Low Head is not a manouevre at a Hollywood party or a physical description of the gnomes of Norwich (the location of CRU), but a lighthouse in Tasmania, which John Daly photographed and brought to the attention of Neil Plummer, who had used it in Jones et al 1990. Plummer wrote back to Daly that the inhomogeneity had been taken into consideration in their revised data in Torok and Nichols. Well, was it?
Actually, yes, or at least a qualified yes and the adjustments are pretty interesting. The version from Jones et al 1990 (recently archived) is shown in red. There is a pronounced increase in maximum temperatures, which John Daly had reported to the Australiean BoM as being attributable to changing landscape at the lighthouse. Plummer replied that this had been allowed for in their High Quality network and, as shown in black, they made substantial adjustments to the series. In some years, the adjustment to the maximum temperature is as high as 1.8 degrees C.
Low Head annual averages from Jones et al 1990 (red) and Torok and Nicholls archive (black, blue). The blue is the calculated annual average. Black is the 13th column which appears to be the adjusted annual average.

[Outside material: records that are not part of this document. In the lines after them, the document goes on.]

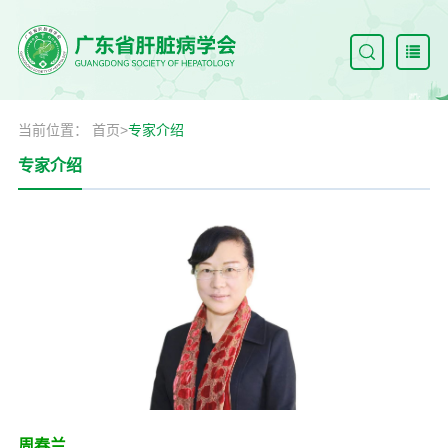
当前位置：
首页
>
专家介绍
专家介绍
周春兰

Let’s go back to Jones et al 1990. Their argument capping 20th century UHI at 0.05 deg C was based on the supposed small difference between the rather urban-based CRU gridded data and the supposedly “rural” comparandum in China, Russia and Austrlian comparisons – each of which has hair on it. In a spot check of an Australian site in Jones et al 1990 (and this is the only site that I’ve checked), there was a substantial bias in the rural comparandum which was known at least by 1996. Are there similar problems in other series? I don’t know. When Plummer and Coughlan discovered that they needed to re-state the Low Head series so substantially in their High Quality series, they should have published a Corrigendum or some other notice to the community relying on Jones et al 1990 – which continues to be cited, most recently in AR4.